- **Problem to work on**
Once the line containing "avenir de soins" is found in the data below, repeat it and every later line exactly, leaving the pictures out.

- **Record set**
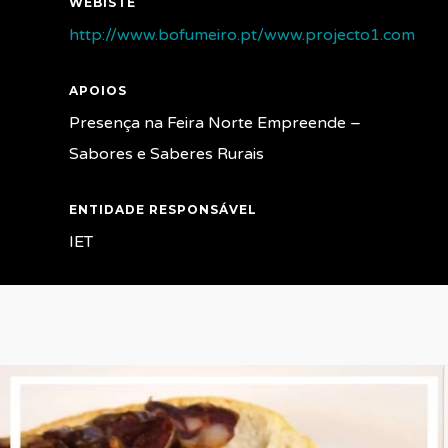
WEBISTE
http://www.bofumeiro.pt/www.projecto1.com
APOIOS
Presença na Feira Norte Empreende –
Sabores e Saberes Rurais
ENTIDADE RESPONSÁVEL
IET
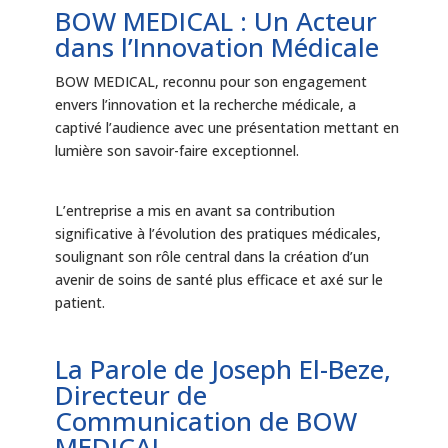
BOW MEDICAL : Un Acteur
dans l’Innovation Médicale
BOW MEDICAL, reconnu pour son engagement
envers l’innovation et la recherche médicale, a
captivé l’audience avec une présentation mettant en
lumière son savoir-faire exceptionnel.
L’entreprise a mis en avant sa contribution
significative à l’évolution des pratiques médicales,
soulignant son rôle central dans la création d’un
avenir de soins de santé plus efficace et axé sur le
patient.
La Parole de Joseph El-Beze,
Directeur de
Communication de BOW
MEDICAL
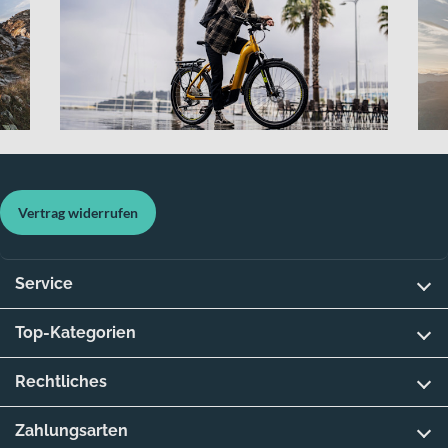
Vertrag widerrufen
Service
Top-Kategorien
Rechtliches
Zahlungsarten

- **Answer to the problem**
avenir de soins de santé plus efficace et axé sur le
patient.
La Parole de Joseph El-Beze,
Directeur de
Communication de BOW
MEDICAL
Vertrag widerrufen
Service
Top-Kategorien
Rechtliches
Zahlungsarten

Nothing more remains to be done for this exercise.